Прежде всего, им не давал покоя блокированный русскими Перемышль. К тому же, в Берлине, а особенно в Вене, не сомневались в скором броске русских полков с Карпат на Венгерскую равнину. Как и на северо-западе, планы сторон в общем-то не являлись большим секретом. Как и там австро-германское командование решило нанести упреждающий удар. Как и на севере существовала примерный паритет сил. Против 100 наших дивизий действовало 41 германская и 42 австрийские, также превосходящие нас по боевой мощи, особенно в артиллерии.

В середине января австро-германские войска в Карпатах перешли в наступление, предупреждая маневр русских. Это привело к встречному сражению с наступающей русской 8-й армией генерала Брусилова. Взаимные лобовые атаки на горных перевалах в зимнюю стужу выматывали противников без видимых результатов. Наконец, 24 января Южная германская армия генерала Линзингена и 7-я австрийская армия Бем-Ермолли окончательно увязли в карпатских снегах, и гренадеры Брусилова переломили обстановку в свою пользу и начали вытеснять-таки противника с карпатских перевалов. В помощь Брусилову командование фронтом могло выделить только что прибывший из-под Варшавы 17-й коропус –будущую основу вновь формируемой 9-й армии. Понятное дело, шли тяжелейшие бои под Гродно и Праснышем. Как всегда точен и пристрастен А. Керсновский: « В боях 15 и 16 января 48-я дивизия генерала Корнилова овладела перевалом Черемша, взяв 3000 пленных и 6 пулеметов. 23 и 24 января у Мезо-Лаборча 8-й корпус захватил 108 офицеров, 6000 нижних чинов, 2 орудия и 16 пулеметов. 26 января 12-й корпус вновь овладел Лупковским перевалом, взяв 69 офицеров, 5200 нижних чинов и 18 пулеметов. Трофеями Первого Карпатского сражения с 7 января по 7 февраля были 691 офицер. 47640 нижних чинов, 17 орудий и 119 пулеметов». Цифры, надо сказать, впечатляющие.

Фрагмент данных =>
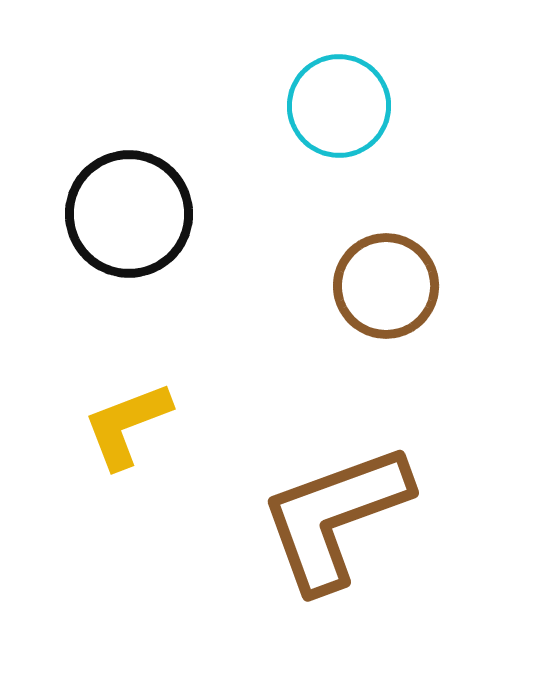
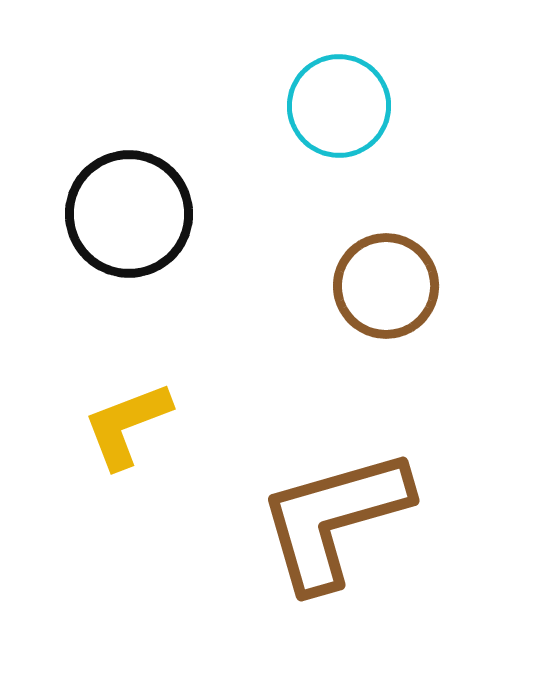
brown L-shape: moved 1 px left, 2 px down; rotated 4 degrees clockwise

Короткая задача => Измените отрезок текста о Карпатском сражении от слов «Прежде всего, им» до слов «особенно в артиллерии.» включительно, заменив «Венгерскую равнину» на «Венгерскую низменность». Приведите этот отрезок целиком.

Ответ к упражнению =>
Прежде всего, им не давал покоя блокированный русскими Перемышль. К тому же, в Берлине, а особенно в Вене, не сомневались в скором броске русских полков с Карпат на Венгерскую низменность. Как и на северо-западе, планы сторон в общем-то не являлись большим секретом. Как и там австро-германское командование решило нанести упреждающий удар. Как и на севере существовала примерный паритет сил. Против 100 наших дивизий действовало 41 германская и 42 австрийские, также превосходящие нас по боевой мощи, особенно в артиллерии.